JAKARTA, BERITAKITA || Presiden Prabowo Subianto secara resmi menganugerahkan gelar Pahlawan Nasional kepada almarhum Presiden ke-2 Republik Indonesia, Jenderal Besar TNI H. M. Soeharto. Penganugerahan tersebut berlangsung di Istana Negara, Jakarta, pada Senin, 10 November 2025. Keputusan ini tertuang dalam Keputusan Presiden (Keppres) Nomor 116.TK/Tahun 2025 tentang Penganugerahan Gelar Pahlawan Nasional. Dalam upacara itu, Soeharto dinilai berjasa besar dalam perjuangan mempertahankan kemerdekaan dan membangun fondasi pembangunan nasional.
Putri sulung Soeharto, Siti Hardijanti Hastuti atau Tutut Soeharto, hadir dalam acara tersebut bersama adiknya, Bambang Trihatmodjo. Seusai menerima penghargaan dari Presiden Prabowo, Tutut menyampaikan pandangannya mengenai gelar kehormatan yang diberikan kepada sang ayah. Ia menilai keputusan pemerintah merupakan bentuk pengakuan atas dedikasi Soeharto terhadap bangsa dan negara. “Pro kontra itu biasa, masyarakat Indonesia kan beragam. Yang penting kita lihat apa yang sudah beliau lakukan untuk rakyat dan bangsa,” ujar Tutut.
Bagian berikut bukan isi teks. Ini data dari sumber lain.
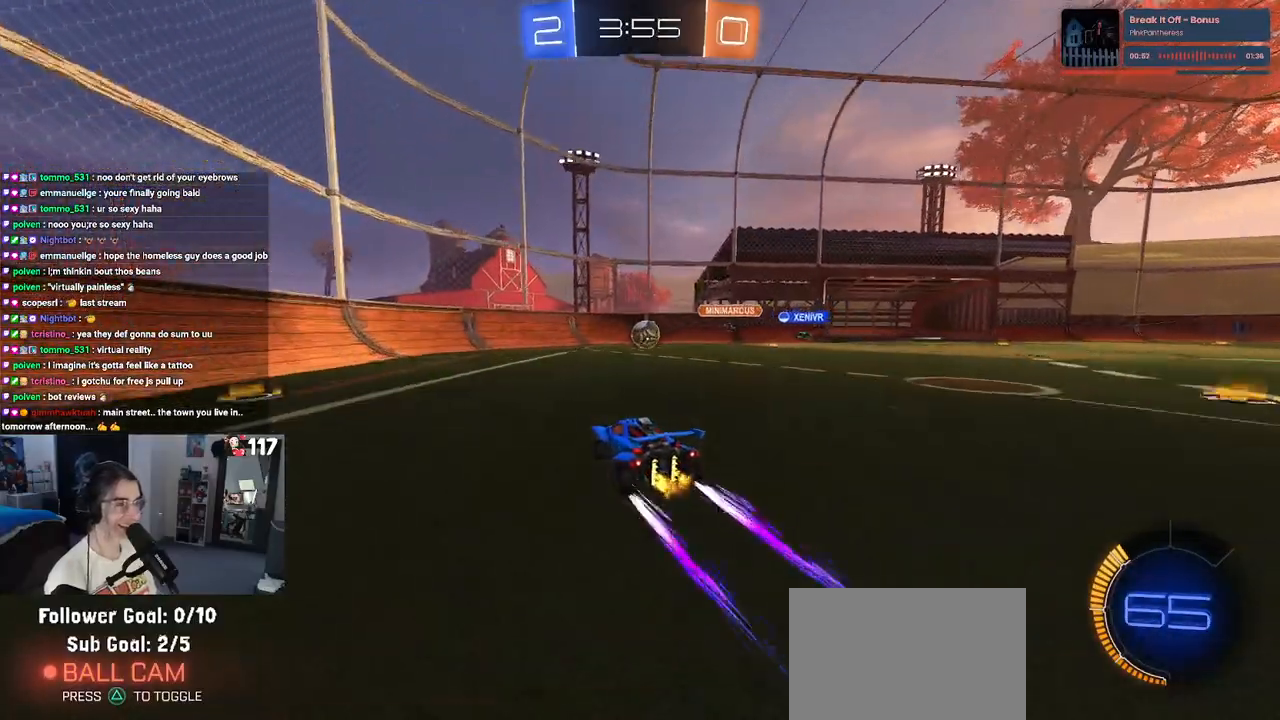
{"buttons": ["R2"], "left_stick": "left", "right_stick": "center", "events": [[67, "left_stick", "left"], [183, "L2", "down"], [200, "left_stick", "center"], [233, "R2", "up"], [367, "R2", "down"], [417, "left_stick", "left"], [450, "L2", "up"]]}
Tutut menegaskan bahwa keluarga besar Soeharto menerima berbagai pandangan masyarakat dengan lapang dada. Ia menilai perbedaan pendapat adalah bagian dari dinamika demokrasi yang harus dihormati. Menurutnya, yang terpenting saat ini adalah menjaga persatuan dan tidak memperuncing perbedaan. “Kami keluarga tidak merasa dendam, karena kita hidup di negara kesatuan. Boleh saja berbeda pandangan, tapi jangan ekstrem,” katanya.
Dalam kesempatan itu, Tutut juga menyampaikan rasa terima kasih kepada Presiden Prabowo Subianto atas penganugerahan gelar tersebut. Ia menilai, latar belakang Presiden Prabowo sebagai prajurit membuatnya memahami perjuangan yang pernah ditempuh ayahandanya. “Terima kasih banyak kepada Pak Presiden. Karena beliau tentara, jadi tahu apa yang telah dilakukan bapak. Tapi beliau juga melihat aspirasi masyarakat,” tutur Tutut.
Terkait alasan mengapa gelar Pahlawan Nasional baru diberikan saat ini, Tutut menjelaskan bahwa setiap presiden memiliki pertimbangan politik dan sosial yang berbeda. Ia menilai keputusan di masa lalu mungkin ditunda demi menjaga stabilitas dan suasana kebangsaan. “Dulu belum waktunya, karena pemerintah masih mempertimbangkan situasi masyarakat. Sekarang rakyat sudah lebih dewasa dan bisa menilai dengan jernih,” ujarnya dengan tenang.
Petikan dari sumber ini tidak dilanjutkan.